He goes to war without reserve, and while trapped behind Nazi lines, forges two important relationships: the first with Louisiana-born Herschel Pine, who will become his best friend and future business partner; and the second with his future wife, Rosita Lowenstein, a Jewish death camp survivor with Spanish communist family connections.
Weldon later observes: “In the years immediately following the war, Hollywood and the drilling industry were probably the only two portals through which a believer in the American dream could wander and suddenly find himself among amounts of wealth and levels of power he never imagined.”
And through these portals pass Weldon, Rosita, Herschel, and Herschel’s flawed, yet sympathetically rendered, wife Linda Gail, and they become drawn into the machinations of powerful people who wish to procure Weldon and Herschel’s successful oil pipeline company.
When rebuffed, these men wage a campaign to destroy Weldon and Herschel’s lives right down to the studs.
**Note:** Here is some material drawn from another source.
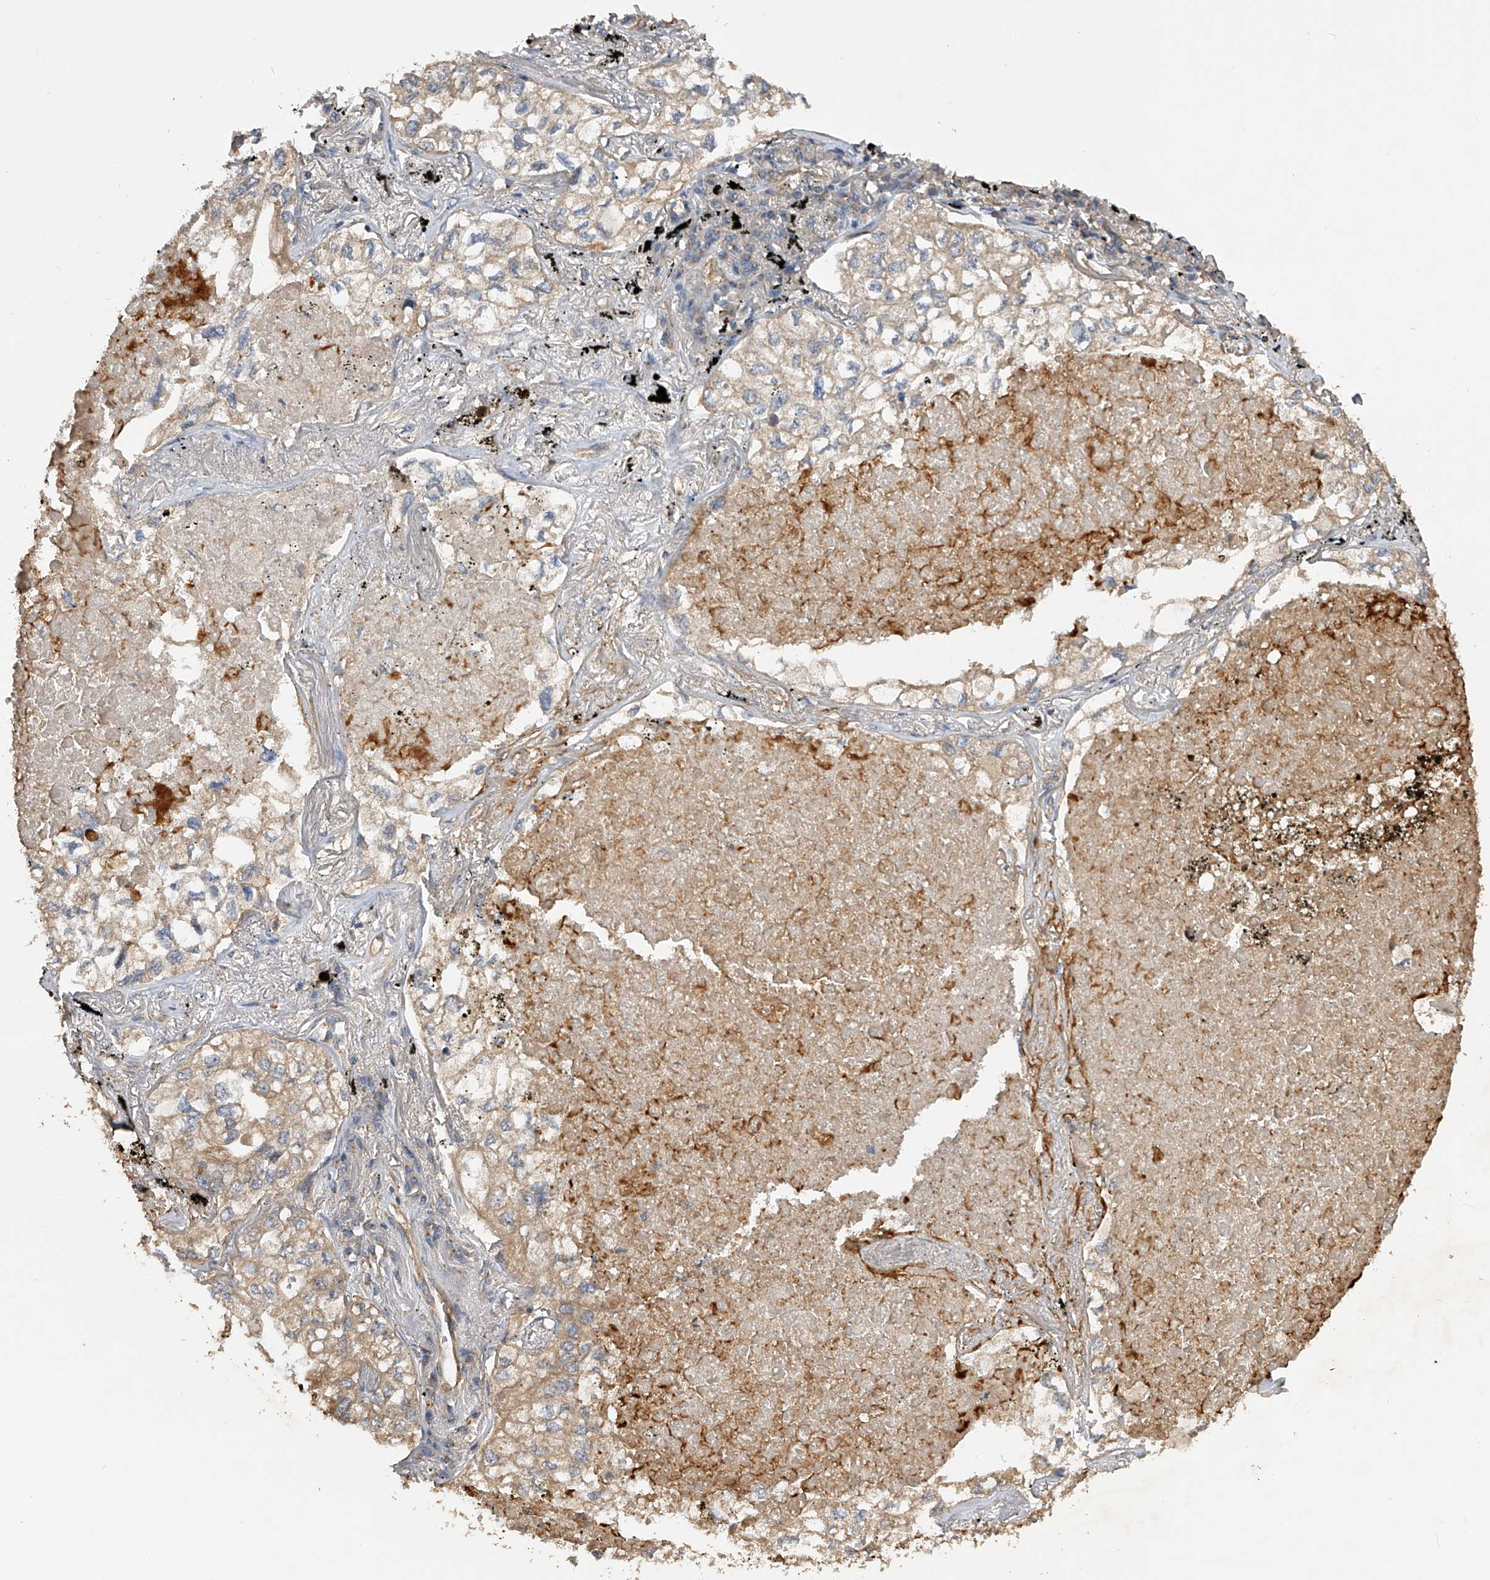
{"staining": {"intensity": "moderate", "quantity": "25%-75%", "location": "cytoplasmic/membranous"}, "tissue": "lung cancer", "cell_type": "Tumor cells", "image_type": "cancer", "snomed": [{"axis": "morphology", "description": "Adenocarcinoma, NOS"}, {"axis": "topography", "description": "Lung"}], "caption": "Immunohistochemistry (IHC) histopathology image of lung cancer (adenocarcinoma) stained for a protein (brown), which demonstrates medium levels of moderate cytoplasmic/membranous staining in about 25%-75% of tumor cells.", "gene": "PTPRA", "patient": {"sex": "male", "age": 65}}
The foreboding builds as the noose tightens around good people of humble origin with the temerity to pursue the American dream.
“Wayfaring Stranger” is a celebration of goodness in the face of evil: a sprawling saga peopled with gangsters, Hollywood types, oil men, old Army buddies haunted by wartime decisions, corrupt lawmen, rigid bureaucrats, and Red Scare adherents making tenuous connections, all leading to communism.
But what elevates a ripping good story to literary achievement is Mr. Burke’s lyrical prose. A reader always knows where he is in time and place in a James Lee Burke novel because these are elegantly conveyed in a completely non-fussy way.
As a result of these details, the reader inhabits an atmospheric world along with both major and minor characters whose humanity, for good or ill, is always addressed. There are no throwaway plot-device characters in Mr. Burke’s work. Everyone introduced comes to play, even if only for a short time.
Mr. Burke continues to speculate through Weldon on the nature of evil and the reasons for its presence in our world. Weldon’s internal debate about just how far he will go to deal with the relentless vendetta against his nearest and dearest is beautifully wrought, with references to the chivalry of “Song of Roland” and “Le Morte d’Arthur,” spiritual and biblical allusions, and the apparitional counsel of those (both alive and dead) not currently on the scene.
The elegiac mood is pervasive but not at all self-indulgent. The plot is always served. We may all be wayfaring strangers, being born and dying alone. But in James Lee Burke’s world, the journey in between can be lived with a belief in “friendship and faith in the unseen world” and the commitment to being true to oneself.